Tareas:
1: Resume en dos oraciones el texto sobre Barry Gifford.
2: Continúa el texto sobre Barry Gifford a partir de su última oración.

Texto extraído:

▶

La mejor literatura narrativa –en el sentido de contar buenas historias con grandes personajes– es la norteamericana, pese a quien pese. Y uno de sus mejores exponentes, experto en retratar los aspectos más oscuros que esconde la aparente normalidad de la sociedad yanqui es, además, amigo y colaborador de David Lynch.

Se encontró con su colega, un famoso actor de cine, en el bar Tasca de San Francisco. En los altavoces, Chavela Ortiz & Brown Express cantaban Besos y copas. Tras meterse un lingotazo de tequila Conmemorativo, el actor murmuró: «Si me caso con Lisa Marie, Elvis será mi suegro». La dueña del local, atenta a la conversación, le replicó: «Nick, cariño, Elvis está muerto».

Podría parecer un fragmento de uno de sus relatos, pero es una de las situaciones habituales en la vida de Barry Gifford (Chicago, 1946). En este caso, un encuentro fortuito con Nicolas Cage, quien encarnó a su carismático personaje Sailor Ripley en Corazón salvaje (1990), la adaptación que David Lynch realizó de su novela La historia de Sailor y Lula (1990).

Y es que la trayectoria vital del escritor norteamericano está plagada de experiencias y personajes que, de alguna u otra forma, se han visto retratadas en sus obras. Su carácter itinerante lo ha llevado a vivir en ciudades como Roma, París, Nueva Orleans, hasta llegar a su residencia actual, San Francisco, lugar que descubrió hace años, cuando era marino y quería embarcarse hacia Oriente. Pero le gustó tanto por sus drogas y por sus chicas que se quedó. Volvió años después para establecerse definitivamente. «Ahora ya no tomo drogas, pero me siguen gustando las chicas», bromea.

El pequeño Barry ya apuntaba maneras

Gifford puede también presumir de algo que no suele ser muy habitual: su padre era un gánster, tenía relación con el «sindicato» y conocía a personajes como Bugsy Siegel, el «creador» de Las Vegas. Relacionado con la distribución de licor en la época de la prohibición, lo encarcelaron por eso, y más tarde por el juego ilícito. El escritor contó sus recuerdos sobre su progenitor en las memorias El padre fantasma (1997).

Por su obra y por su agitada existencia, podría decirse que Gifford, junto con Paul Auster y Sam Shepard, conforman el triunvirato responsable del mejor retrato de la América mítica: Auster (New Jersey, 1947; autor de La trilogía de Nueva York, La música del azar y Leviatán) representa la mitología urbana; Shepard (1943-2017; autor de Crónicas de motel y Locos de amor), la épica del wéstern crepuscular y la búsqueda de las raíces, y Gifford, la América profunda y la road movie.

◀

Líneas proporcionadas:
▶

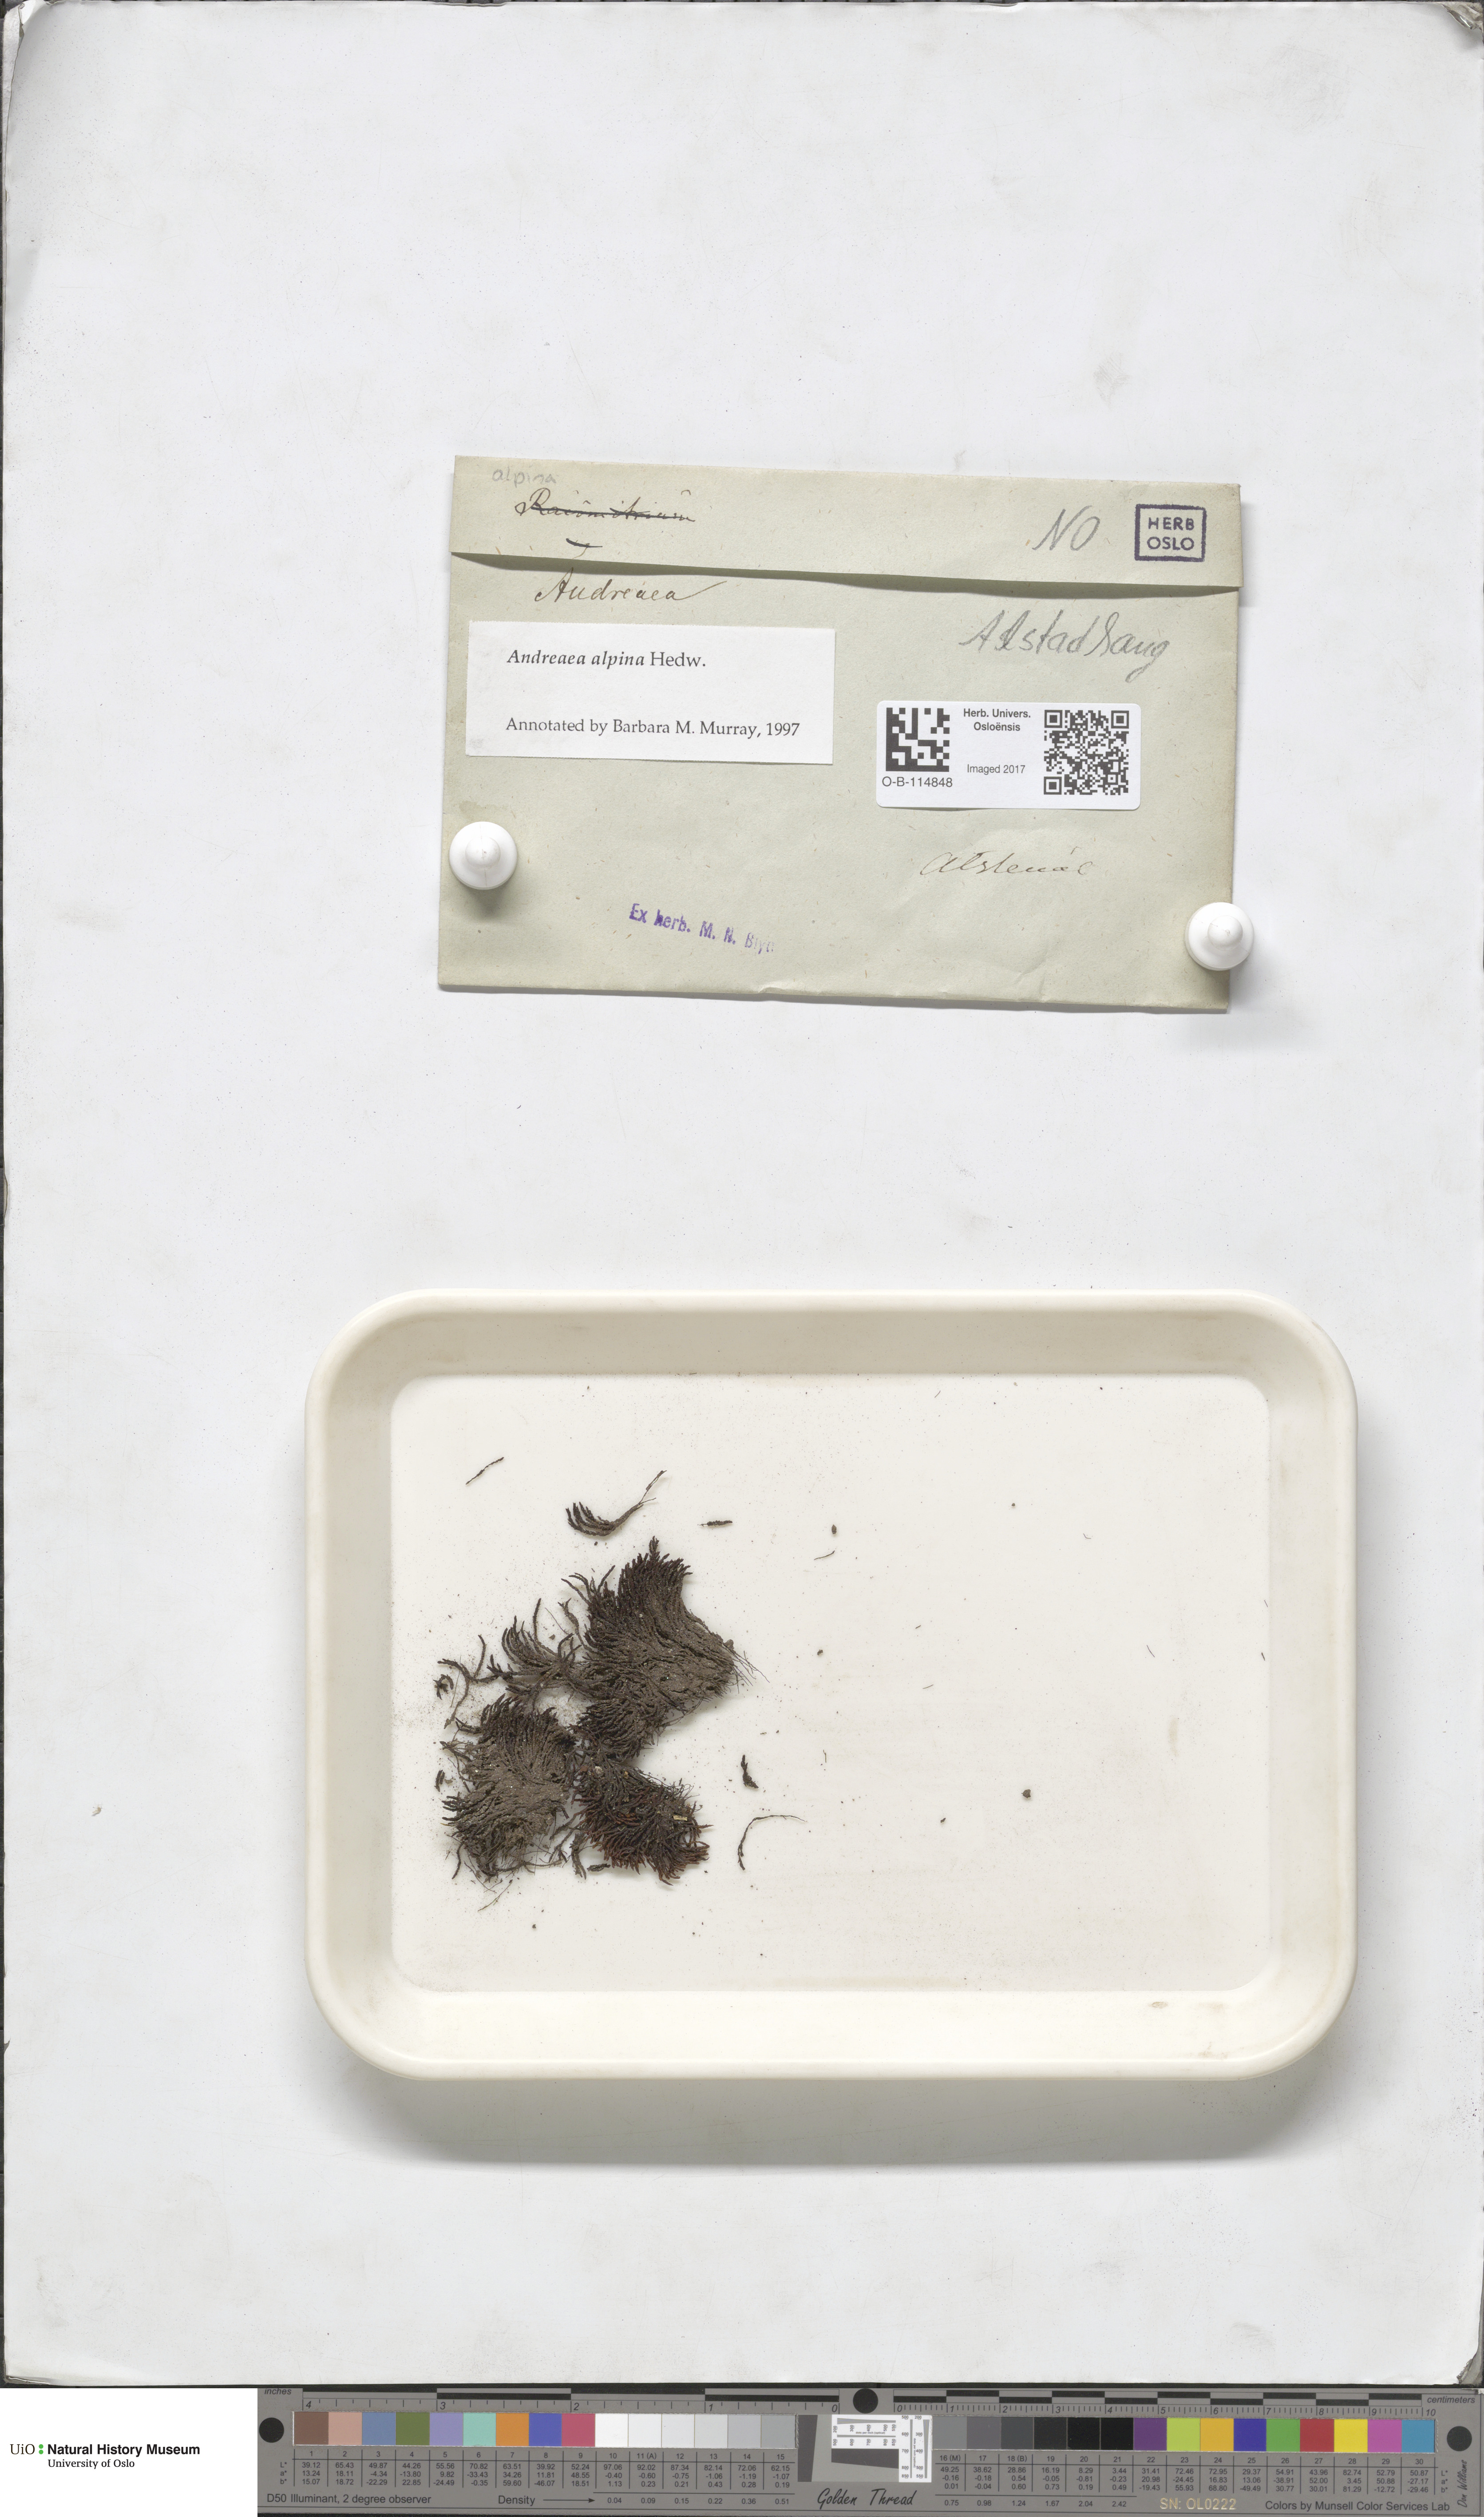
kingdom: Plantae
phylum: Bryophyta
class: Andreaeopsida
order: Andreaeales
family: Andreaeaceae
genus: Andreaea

◀
▶

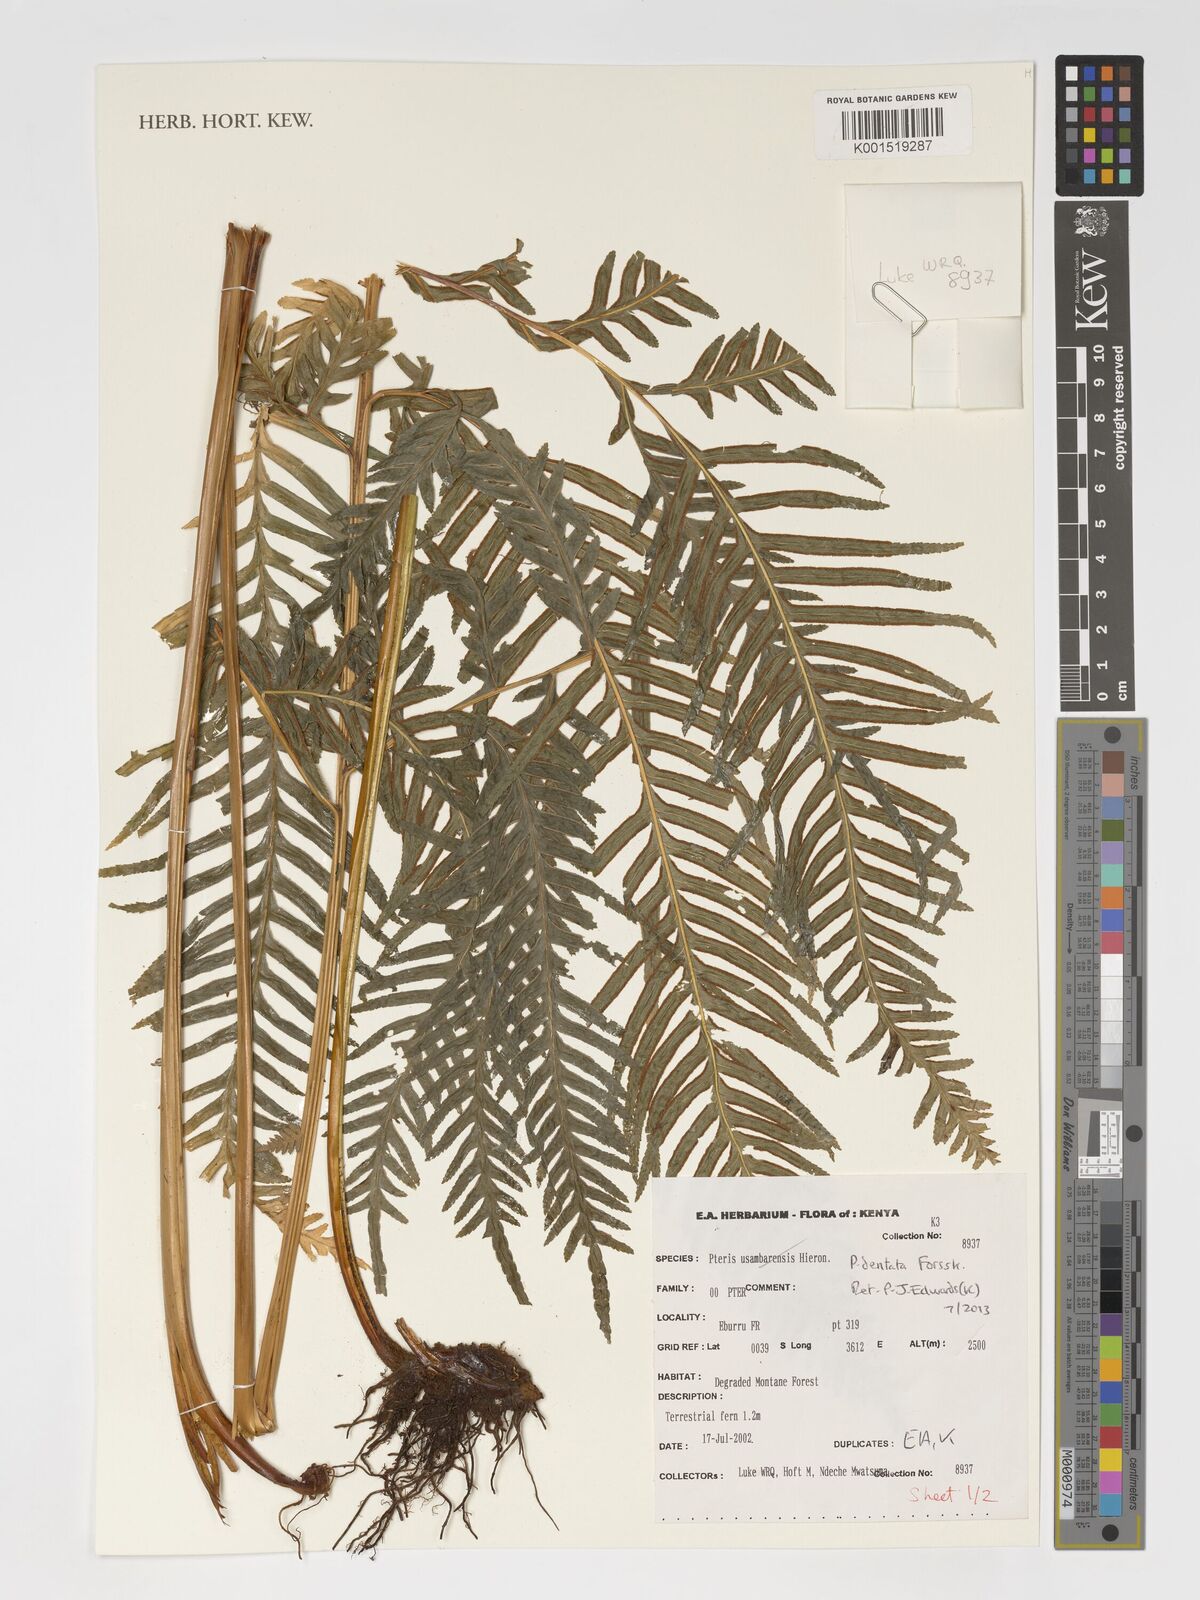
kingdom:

◀

Respuestas:
1: Barry Gifford, escritor norteamericano nacido en Chicago en 1946 y amigo y colaborador de David Lynch, retrata los aspectos más oscuros que esconde la aparente normalidad de la sociedad estadounidense, y Lynch adaptó su novela La historia de Sailor y Lula en Corazón salvaje. Hijo de un gánster relacionado con el «sindicato», sobre quien escribió las memorias El padre fantasma, vive en San Francisco tras haber residido en ciudades como Roma, París y Nueva Orleans, y podría decirse que forma con Paul Auster y Sam Shepard el triunvirato que mejor ha retratado la América mítica, en su caso la América profunda y la road movie.

2:
Los tres escritores comparten un pasado donde no cabe el aburrimiento, nada que ver con los autores de salón que se la cogen con papel de fumar: Auster fue marino en un petrolero, traductor y cuidador de una finca en Francia; Shepard, amigo y colaborador de The Rolling Stones, Patti Smith y Bob Dylan, batería en un grupo de rock y cowboy, y Gifford, marino, periodista, cantante de rock, viajante, jugador de béisbol, leñador, etc.: como él dice, «mi colegio ha sido la calle». ¿Son escritores aventureros o aventureros cuya última heroicidad consiste en relatar sus experiencias? Gifford está convencido de que «la literatura es vida plenamente vivida y vista y luego reconcentrada en el empeño del arte». Émulos de Hemingway y de la generación beat, además llegaron a la madurez con un aspecto envidiable.

Y no es la única coincidencia. Todos ellos han tenido sus encontronazos con el cine: Auster como guionista –Smoke (Wayne Wang, 1995), Blue In The Face (Wayne Wang, 1995)– y también director (Lulu On The Bridge, 1998); Shepard como actor –Días del cielo (Terrence Malick, 1978), Frances (Graeme Clifford, 1982) y Elegidos para la gloria (Philip Kaufman, 1983), entre muchas otras– y guionista –Zabriskie Point (Michelangelo Antonioni, 1970), Paris, Texas (Wim Wenders, 1984)–, y Gifford como colaborador de Lynch, además de ser un apasionado del cine negro.

Lynch y Gifford durante el rodaje de «Corazón salvaje»

Como es natural, la relación de Gifford con el director de Terciopelo azul (1986) es uno de los aspectos de su carrera que más interés suscita. A este respecto existen diversas confusiones: el escritor no participó en absoluto en el guión de Corazón salvaje, y Lynch introdujo muchos cambios respecto al libro en el que se basaba, La historia de Sailor y Lula, entre ellos un final de cuento de hadas. En lugar de encolerizarse como muchos otros hubieran hecho, Barry le dijo: «Mira, estará mi versión y tu versión, y eso es genial. Coge el balón y echa a correr».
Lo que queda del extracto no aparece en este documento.